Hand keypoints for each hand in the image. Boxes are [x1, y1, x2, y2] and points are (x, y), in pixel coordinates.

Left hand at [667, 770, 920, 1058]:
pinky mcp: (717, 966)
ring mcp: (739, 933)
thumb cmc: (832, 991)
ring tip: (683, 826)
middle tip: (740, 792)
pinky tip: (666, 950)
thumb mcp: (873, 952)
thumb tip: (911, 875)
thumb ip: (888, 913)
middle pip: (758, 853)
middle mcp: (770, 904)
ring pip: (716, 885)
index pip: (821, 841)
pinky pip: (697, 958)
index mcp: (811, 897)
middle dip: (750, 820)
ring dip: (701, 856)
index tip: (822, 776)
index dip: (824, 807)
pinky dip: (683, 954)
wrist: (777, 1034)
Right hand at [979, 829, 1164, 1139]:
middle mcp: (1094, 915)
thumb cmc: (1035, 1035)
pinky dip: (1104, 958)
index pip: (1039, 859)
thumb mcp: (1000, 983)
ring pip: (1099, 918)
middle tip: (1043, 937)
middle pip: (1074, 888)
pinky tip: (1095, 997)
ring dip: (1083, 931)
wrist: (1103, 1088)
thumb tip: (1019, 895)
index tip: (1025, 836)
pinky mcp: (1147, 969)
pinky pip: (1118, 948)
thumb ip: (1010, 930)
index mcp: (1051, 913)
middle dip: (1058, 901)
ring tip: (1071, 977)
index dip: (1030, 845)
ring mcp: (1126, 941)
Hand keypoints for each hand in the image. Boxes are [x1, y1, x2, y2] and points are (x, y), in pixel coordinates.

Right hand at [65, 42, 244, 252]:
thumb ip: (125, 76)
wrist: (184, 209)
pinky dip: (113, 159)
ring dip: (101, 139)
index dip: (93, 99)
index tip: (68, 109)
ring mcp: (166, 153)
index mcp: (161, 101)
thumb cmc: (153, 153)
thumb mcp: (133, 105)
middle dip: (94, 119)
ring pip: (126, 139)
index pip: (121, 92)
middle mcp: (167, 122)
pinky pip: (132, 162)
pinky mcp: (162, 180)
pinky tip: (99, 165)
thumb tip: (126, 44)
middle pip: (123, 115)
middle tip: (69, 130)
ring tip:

Task statement:
In the entries above, identify every line with the word "ring". Copy those lines.

Result:
ring mcp: (739, 933)
ring tip: (683, 826)
ring pip: (716, 885)
ring dip: (701, 856)
ring pip: (1099, 918)
ring dip: (1083, 931)
ring tip: (1071, 977)
ring mcp: (1126, 941)
ring dip: (101, 139)
ring mcp: (166, 153)
ring pip: (126, 139)
ring tip:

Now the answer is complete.